Chemical Cartography with APOGEE: Metallicity Distribution Functions and the Chemical Structure of the Milky Way Disk

Using a sample of 69,919 red giants from the SDSS-III/APOGEE Data Release 12, we measure the distribution of stars in the [α/Fe] versus [Fe/H] plane and the metallicity distribution functions (MDFs) across an unprecedented volume of the Milky Way disk, with radius 3 < R < 15 kpc and height | z| \lt 2 kpc.
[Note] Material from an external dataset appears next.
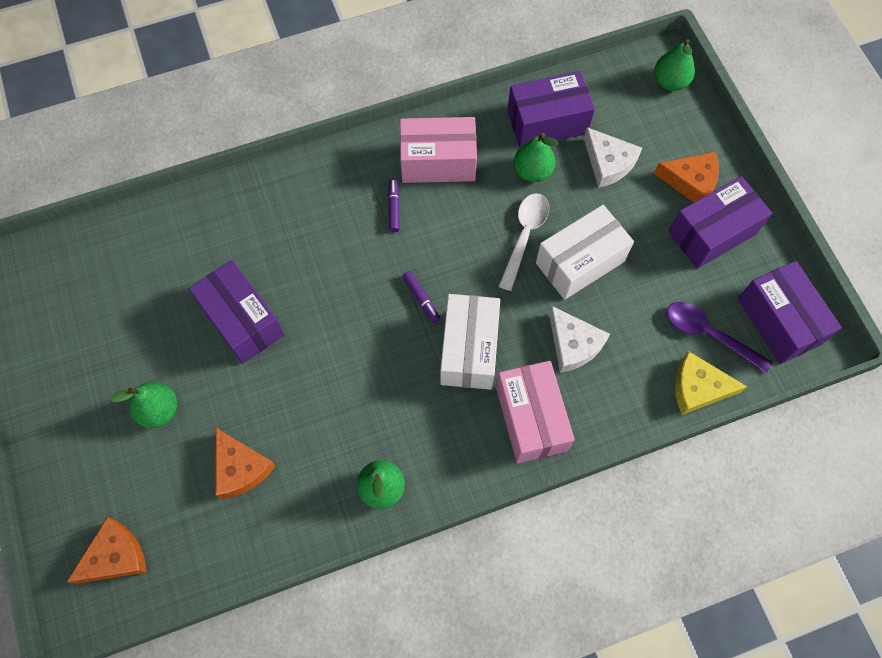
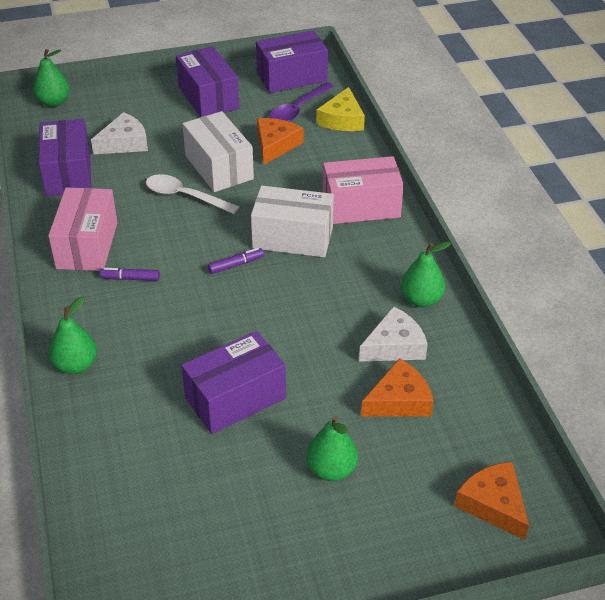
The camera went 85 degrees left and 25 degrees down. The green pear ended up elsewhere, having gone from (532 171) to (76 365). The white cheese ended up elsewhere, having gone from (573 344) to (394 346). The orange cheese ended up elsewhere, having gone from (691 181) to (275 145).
Stars in the inner disk (R < 5 kpc) lie along a single track in [α/Fe] versus [Fe/H], starting with α-enhanced, metal-poor stars and ending at [α/Fe] ∼ 0 and [Fe/H] ∼ +0.4. At larger radii we find two distinct sequences in [α/Fe] versus [Fe/H] space, with a roughly solar-α sequence that spans a decade in metallicity and a high-α sequence that merges with the low-α sequence at super-solar [Fe/H]. The location of the high-α sequence is nearly constant across the disk however, there are very few high-α stars at R > 11 kpc. The peak of the midplane MDF shifts to lower metallicity at larger R, reflecting the Galactic metallicity gradient. Most strikingly, the shape of the midplane MDF changes systematically with radius, from a negatively skewed distribution at 3 < R < 7 kpc, to a roughly Gaussian distribution at the solar annulus, to a positively skewed shape in the outer Galaxy. For stars with | z| \gt 1 kpc or [α/Fe] > 0.18, the MDF shows little dependence on R. The positive skewness of the outer-disk MDF may be a signature of radial migration; we show that blurring of stellar populations by orbital eccentricities is not enough to explain the reversal of MDF shape, but a simple model of radial migration can do so.